EXERCISE DETAILS – Lines below that include "picture" are the answer; copy each one.
>>>>>
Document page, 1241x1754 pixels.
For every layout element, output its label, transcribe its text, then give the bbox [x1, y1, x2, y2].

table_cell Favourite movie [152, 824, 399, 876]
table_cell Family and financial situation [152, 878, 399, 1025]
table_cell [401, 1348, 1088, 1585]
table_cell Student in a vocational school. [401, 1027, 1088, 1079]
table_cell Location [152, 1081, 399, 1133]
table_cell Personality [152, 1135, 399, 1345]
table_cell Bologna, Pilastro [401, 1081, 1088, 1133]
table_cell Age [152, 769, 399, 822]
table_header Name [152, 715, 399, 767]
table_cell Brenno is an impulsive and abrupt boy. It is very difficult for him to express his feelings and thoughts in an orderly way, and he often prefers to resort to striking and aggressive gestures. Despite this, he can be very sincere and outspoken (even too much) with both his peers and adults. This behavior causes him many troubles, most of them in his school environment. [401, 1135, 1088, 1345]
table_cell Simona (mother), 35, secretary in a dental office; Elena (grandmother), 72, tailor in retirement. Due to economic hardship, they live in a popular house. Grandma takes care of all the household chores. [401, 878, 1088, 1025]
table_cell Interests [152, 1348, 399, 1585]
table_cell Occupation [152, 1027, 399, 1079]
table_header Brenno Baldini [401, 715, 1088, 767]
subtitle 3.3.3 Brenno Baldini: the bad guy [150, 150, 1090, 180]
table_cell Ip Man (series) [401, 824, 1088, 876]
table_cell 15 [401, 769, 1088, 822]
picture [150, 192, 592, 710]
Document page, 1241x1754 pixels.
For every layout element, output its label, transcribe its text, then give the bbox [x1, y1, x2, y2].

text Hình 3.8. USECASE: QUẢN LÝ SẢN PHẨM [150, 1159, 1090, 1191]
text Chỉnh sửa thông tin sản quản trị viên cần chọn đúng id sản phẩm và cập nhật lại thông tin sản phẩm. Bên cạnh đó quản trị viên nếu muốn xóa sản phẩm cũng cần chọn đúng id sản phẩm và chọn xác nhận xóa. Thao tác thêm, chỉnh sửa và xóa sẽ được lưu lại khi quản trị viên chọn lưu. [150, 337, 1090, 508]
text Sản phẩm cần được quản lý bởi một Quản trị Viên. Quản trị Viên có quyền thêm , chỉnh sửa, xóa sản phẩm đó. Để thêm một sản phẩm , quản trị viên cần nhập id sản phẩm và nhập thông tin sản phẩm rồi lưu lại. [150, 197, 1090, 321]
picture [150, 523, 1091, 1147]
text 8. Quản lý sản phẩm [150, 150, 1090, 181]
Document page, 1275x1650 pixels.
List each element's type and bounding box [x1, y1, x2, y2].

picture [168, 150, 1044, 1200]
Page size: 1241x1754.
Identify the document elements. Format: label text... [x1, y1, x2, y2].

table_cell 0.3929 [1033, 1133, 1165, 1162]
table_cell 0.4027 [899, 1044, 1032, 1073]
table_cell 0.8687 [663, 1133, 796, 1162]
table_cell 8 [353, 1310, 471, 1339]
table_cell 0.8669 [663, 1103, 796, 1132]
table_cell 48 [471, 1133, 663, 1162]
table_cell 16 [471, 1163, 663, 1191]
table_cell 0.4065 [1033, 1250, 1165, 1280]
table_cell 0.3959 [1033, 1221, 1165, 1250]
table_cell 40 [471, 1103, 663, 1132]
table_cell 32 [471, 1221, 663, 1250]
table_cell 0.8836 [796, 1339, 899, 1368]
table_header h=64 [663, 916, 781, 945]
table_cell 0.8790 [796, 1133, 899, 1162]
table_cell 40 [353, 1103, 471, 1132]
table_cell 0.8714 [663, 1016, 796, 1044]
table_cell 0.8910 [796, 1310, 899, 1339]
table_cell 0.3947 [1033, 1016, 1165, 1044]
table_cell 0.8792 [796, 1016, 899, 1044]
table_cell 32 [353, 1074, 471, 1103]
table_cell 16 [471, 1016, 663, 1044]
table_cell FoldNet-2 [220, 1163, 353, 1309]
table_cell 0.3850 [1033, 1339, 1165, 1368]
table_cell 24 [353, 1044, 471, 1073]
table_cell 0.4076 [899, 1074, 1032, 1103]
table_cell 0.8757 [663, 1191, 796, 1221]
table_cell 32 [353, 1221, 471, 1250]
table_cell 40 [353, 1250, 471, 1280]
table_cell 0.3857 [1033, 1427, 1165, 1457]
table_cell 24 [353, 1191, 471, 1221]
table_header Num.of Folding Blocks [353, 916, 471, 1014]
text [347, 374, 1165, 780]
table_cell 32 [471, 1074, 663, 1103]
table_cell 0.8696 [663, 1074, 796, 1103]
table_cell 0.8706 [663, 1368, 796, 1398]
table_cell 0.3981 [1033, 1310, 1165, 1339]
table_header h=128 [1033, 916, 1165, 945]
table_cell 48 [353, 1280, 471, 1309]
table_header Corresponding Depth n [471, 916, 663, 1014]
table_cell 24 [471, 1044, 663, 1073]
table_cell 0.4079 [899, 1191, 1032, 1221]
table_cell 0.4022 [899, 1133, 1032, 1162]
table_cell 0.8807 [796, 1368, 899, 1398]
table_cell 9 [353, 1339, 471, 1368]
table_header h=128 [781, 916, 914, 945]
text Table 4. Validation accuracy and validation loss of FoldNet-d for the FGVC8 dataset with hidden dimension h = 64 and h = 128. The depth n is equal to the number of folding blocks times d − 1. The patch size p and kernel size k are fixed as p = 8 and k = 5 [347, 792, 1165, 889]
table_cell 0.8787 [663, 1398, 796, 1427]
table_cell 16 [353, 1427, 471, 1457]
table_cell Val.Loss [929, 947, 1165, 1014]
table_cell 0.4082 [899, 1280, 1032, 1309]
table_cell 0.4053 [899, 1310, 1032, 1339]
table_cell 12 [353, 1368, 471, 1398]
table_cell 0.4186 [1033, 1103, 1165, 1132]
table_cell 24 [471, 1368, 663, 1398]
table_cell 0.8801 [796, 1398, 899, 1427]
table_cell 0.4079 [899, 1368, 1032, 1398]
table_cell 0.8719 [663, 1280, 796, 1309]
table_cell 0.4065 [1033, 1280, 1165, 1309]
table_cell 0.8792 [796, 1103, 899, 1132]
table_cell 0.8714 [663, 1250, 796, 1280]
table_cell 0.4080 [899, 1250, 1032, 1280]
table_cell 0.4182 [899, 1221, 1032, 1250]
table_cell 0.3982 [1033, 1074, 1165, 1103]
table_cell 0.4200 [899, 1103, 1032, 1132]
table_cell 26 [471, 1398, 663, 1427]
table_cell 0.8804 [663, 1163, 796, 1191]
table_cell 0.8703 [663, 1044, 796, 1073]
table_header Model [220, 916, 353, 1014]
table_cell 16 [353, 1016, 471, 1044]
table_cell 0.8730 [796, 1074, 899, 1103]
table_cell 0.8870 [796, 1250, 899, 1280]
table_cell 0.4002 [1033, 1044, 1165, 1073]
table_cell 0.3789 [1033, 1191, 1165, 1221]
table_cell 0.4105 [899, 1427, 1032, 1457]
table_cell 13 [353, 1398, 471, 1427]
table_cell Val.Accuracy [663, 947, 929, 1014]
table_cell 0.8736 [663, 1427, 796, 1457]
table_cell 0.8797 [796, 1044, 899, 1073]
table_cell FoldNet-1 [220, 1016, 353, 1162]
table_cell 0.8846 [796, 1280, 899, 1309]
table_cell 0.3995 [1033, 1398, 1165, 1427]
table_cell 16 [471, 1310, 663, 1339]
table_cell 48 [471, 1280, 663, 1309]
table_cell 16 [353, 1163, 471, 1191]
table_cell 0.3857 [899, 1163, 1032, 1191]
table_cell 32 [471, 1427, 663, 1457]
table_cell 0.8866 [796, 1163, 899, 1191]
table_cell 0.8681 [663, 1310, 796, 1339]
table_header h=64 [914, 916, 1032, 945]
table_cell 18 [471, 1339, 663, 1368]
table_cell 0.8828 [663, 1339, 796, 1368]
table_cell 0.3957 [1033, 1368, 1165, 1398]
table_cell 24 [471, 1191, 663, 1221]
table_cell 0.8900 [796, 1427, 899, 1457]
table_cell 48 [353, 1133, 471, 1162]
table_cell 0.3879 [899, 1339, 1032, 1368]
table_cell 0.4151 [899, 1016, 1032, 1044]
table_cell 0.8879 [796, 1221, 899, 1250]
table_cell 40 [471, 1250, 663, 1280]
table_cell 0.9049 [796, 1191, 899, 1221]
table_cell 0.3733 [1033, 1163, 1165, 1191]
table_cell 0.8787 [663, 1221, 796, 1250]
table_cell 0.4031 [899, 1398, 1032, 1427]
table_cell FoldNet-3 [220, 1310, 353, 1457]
<<<<<
YOUR SOLUTION –
picture [150, 192, 592, 710]
picture [150, 523, 1091, 1147]
picture [168, 150, 1044, 1200]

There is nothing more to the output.